[RAW DATA]
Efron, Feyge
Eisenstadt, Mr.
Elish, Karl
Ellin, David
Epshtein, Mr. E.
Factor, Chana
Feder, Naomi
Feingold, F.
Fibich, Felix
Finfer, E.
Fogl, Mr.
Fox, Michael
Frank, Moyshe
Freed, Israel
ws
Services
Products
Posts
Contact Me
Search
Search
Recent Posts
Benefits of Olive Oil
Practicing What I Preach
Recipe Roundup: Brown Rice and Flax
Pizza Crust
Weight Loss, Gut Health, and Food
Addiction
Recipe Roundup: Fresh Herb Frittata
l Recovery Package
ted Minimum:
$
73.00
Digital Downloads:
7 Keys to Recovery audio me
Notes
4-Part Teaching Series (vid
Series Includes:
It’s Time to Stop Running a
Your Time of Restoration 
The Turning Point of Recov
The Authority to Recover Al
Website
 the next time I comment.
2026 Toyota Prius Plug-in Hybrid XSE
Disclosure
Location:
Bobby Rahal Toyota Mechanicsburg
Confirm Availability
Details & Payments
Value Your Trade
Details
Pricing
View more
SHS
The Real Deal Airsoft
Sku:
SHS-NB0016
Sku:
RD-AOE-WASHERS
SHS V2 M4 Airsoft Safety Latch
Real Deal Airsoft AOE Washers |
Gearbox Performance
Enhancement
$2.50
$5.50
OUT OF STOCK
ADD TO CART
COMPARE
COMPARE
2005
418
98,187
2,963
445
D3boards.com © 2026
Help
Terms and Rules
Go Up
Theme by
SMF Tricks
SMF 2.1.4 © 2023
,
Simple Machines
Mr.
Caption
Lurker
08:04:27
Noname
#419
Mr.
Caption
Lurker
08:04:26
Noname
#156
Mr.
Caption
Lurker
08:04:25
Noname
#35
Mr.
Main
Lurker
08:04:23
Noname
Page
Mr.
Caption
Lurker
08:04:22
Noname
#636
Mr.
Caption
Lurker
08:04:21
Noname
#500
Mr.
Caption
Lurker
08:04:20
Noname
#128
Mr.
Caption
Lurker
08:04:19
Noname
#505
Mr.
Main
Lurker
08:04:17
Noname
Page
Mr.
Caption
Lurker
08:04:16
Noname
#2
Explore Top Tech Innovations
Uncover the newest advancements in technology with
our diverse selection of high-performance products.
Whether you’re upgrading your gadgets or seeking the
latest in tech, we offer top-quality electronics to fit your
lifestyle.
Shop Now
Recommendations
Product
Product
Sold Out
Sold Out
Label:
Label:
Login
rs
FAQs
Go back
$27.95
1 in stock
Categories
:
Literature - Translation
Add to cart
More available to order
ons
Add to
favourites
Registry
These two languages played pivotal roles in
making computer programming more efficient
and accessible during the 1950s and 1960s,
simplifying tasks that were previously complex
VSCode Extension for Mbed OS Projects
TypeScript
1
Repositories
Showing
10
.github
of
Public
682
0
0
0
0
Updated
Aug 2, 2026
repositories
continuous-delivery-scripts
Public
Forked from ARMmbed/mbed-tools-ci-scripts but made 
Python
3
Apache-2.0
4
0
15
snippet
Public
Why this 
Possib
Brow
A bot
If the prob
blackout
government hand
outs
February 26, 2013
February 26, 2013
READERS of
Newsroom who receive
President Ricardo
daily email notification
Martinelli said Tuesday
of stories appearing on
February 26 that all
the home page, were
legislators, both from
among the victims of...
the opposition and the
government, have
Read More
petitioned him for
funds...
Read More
[/RAW DATA]
[RAW DATA]
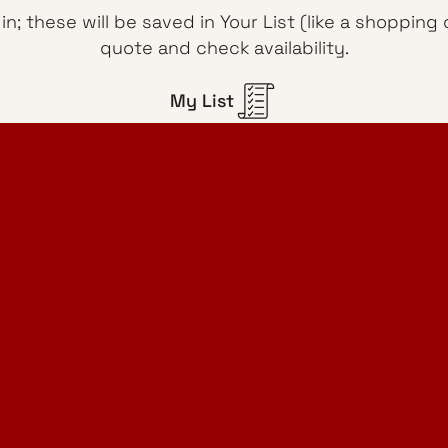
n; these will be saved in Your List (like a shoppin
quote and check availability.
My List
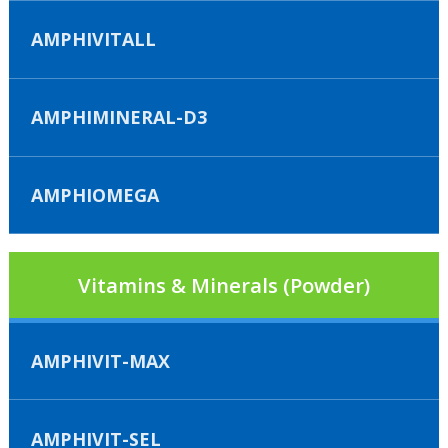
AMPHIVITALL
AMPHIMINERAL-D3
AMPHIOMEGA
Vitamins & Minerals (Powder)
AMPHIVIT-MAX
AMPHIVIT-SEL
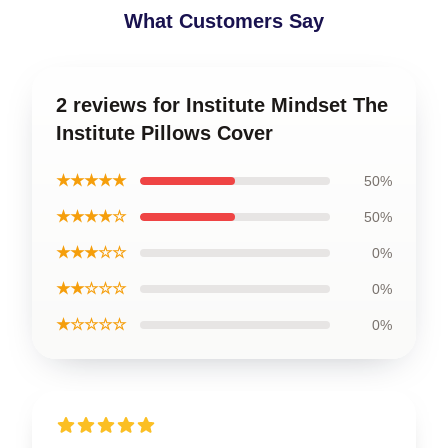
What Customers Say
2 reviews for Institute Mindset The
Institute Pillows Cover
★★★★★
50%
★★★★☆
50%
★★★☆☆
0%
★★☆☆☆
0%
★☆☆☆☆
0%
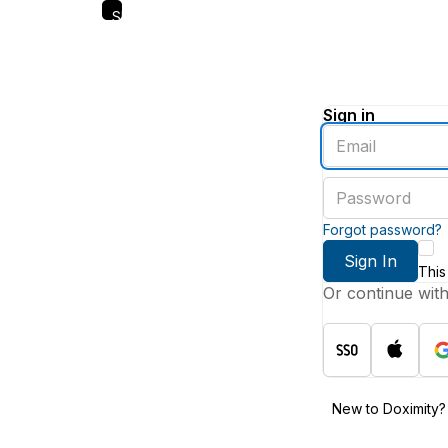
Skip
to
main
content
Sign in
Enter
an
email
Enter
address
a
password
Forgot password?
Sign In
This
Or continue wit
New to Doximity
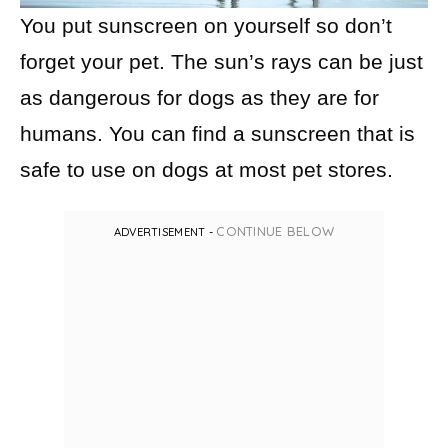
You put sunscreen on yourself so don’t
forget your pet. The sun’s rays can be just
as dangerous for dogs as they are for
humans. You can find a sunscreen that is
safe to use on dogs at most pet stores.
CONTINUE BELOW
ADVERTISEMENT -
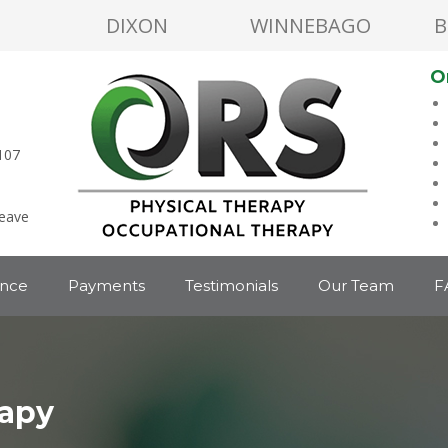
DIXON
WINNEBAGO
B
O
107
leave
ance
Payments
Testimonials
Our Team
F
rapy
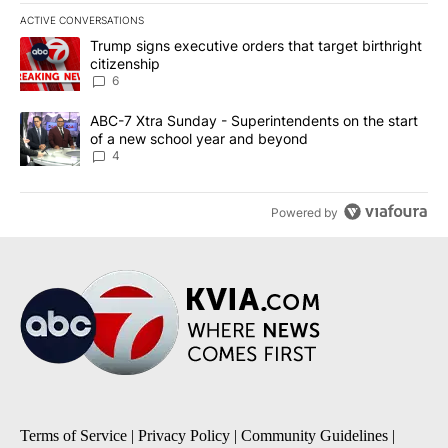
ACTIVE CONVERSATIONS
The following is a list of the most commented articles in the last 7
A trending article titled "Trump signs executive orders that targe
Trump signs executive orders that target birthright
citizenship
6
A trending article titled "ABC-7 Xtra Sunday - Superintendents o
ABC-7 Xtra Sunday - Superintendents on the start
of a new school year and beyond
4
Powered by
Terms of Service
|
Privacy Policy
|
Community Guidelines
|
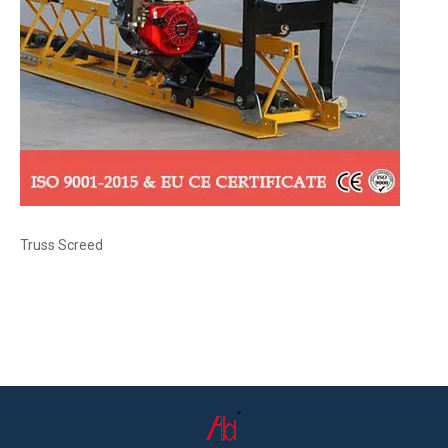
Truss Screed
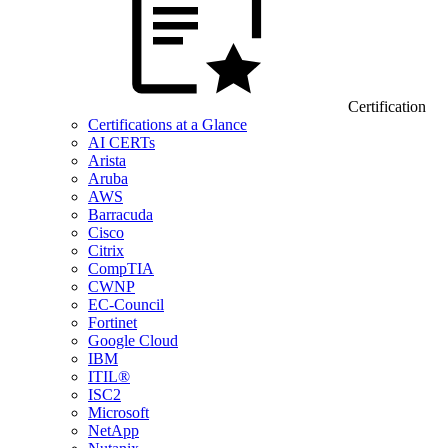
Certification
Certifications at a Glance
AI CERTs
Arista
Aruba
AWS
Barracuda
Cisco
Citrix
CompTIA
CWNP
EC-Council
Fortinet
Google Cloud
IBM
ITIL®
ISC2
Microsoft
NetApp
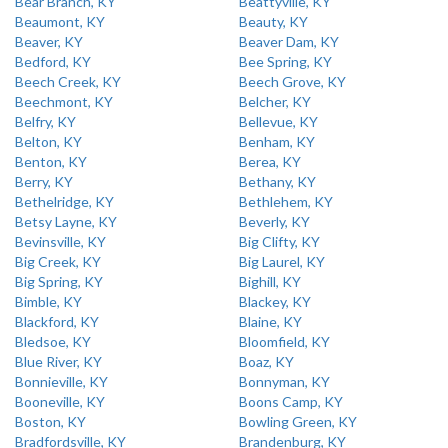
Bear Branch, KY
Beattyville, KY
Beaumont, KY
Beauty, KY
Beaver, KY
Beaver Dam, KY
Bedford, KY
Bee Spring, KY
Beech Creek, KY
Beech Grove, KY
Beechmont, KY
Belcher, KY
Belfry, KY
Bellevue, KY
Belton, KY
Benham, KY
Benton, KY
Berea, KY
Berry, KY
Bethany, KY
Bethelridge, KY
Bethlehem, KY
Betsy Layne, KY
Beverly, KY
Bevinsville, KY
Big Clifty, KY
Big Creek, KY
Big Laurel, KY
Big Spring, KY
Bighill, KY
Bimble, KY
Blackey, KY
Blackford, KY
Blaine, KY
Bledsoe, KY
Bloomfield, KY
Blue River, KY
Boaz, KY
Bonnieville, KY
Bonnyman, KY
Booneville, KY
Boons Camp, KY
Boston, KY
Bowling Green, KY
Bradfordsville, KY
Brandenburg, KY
[/RAW DATA]
[RAW DATA]
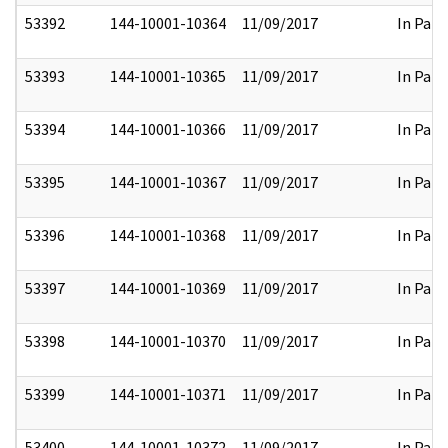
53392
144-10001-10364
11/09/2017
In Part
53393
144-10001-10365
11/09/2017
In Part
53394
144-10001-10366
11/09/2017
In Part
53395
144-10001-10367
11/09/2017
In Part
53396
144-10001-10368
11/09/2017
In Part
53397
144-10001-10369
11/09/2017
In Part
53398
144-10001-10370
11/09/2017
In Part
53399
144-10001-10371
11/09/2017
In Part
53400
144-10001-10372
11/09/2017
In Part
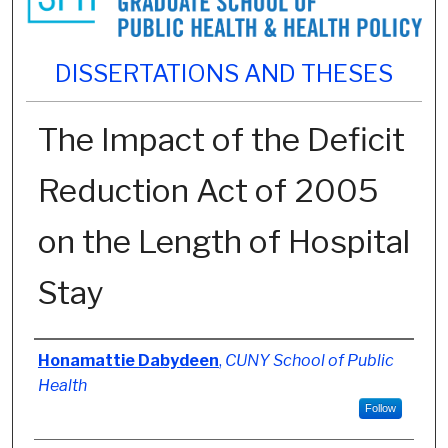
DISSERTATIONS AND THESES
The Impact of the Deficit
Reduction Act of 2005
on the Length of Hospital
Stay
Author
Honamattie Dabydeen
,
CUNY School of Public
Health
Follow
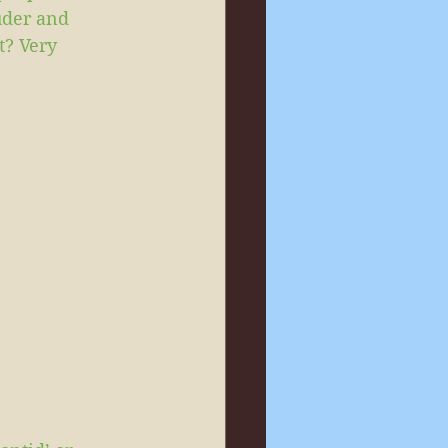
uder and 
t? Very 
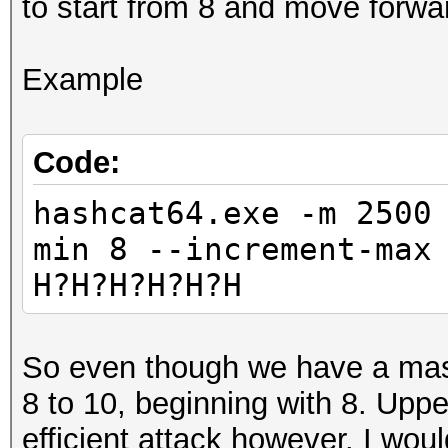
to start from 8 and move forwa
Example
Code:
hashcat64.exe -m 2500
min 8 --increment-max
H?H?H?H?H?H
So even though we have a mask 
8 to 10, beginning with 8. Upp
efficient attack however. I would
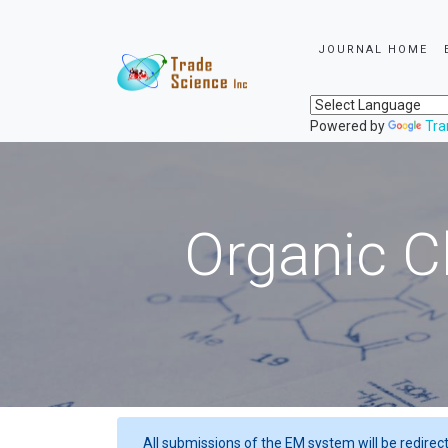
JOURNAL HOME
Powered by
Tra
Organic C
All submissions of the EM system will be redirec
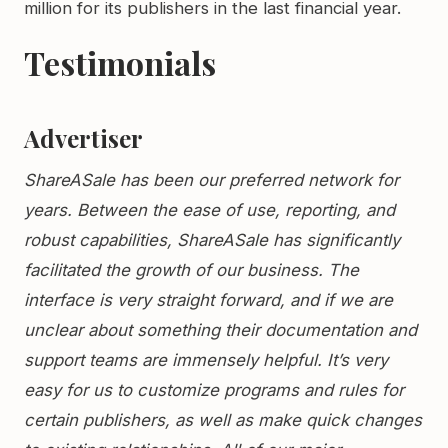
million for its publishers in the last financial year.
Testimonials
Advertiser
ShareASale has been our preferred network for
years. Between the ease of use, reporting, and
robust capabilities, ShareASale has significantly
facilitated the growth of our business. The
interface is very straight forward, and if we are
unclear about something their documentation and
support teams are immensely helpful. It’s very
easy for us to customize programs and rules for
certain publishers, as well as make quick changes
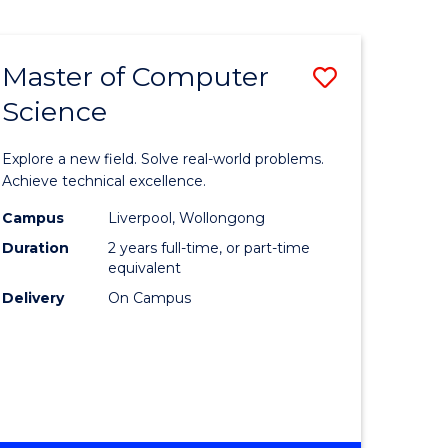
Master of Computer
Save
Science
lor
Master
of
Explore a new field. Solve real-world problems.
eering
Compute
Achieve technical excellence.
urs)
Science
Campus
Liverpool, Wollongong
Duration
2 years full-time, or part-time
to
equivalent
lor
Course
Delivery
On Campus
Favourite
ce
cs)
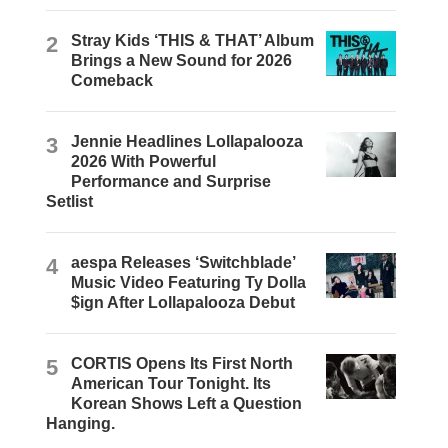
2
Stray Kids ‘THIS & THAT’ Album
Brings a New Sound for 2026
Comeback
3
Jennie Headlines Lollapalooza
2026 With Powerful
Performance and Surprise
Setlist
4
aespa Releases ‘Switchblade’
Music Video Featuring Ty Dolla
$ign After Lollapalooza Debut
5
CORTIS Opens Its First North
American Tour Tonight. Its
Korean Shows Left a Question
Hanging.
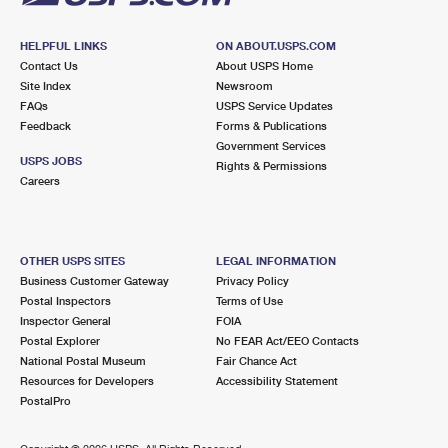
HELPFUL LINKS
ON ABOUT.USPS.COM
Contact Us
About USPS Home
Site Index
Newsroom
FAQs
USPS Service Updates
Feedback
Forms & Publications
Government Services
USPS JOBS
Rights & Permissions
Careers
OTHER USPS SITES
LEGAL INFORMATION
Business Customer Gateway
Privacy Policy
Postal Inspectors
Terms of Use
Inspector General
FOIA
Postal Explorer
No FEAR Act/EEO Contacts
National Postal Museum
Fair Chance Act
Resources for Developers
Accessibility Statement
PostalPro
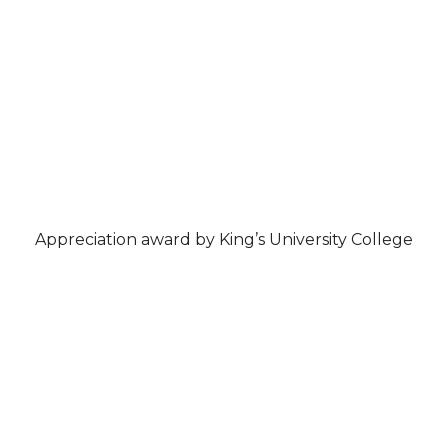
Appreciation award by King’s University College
[/RAW DATA]
EXERCISE AIM: Wherever the word "orders" appears in the entries above, copy that whole line.

RESPONSE TO THE TASK:
A trending article titled "Trump signs executive orders that targe
Trump signs executive orders that target birthright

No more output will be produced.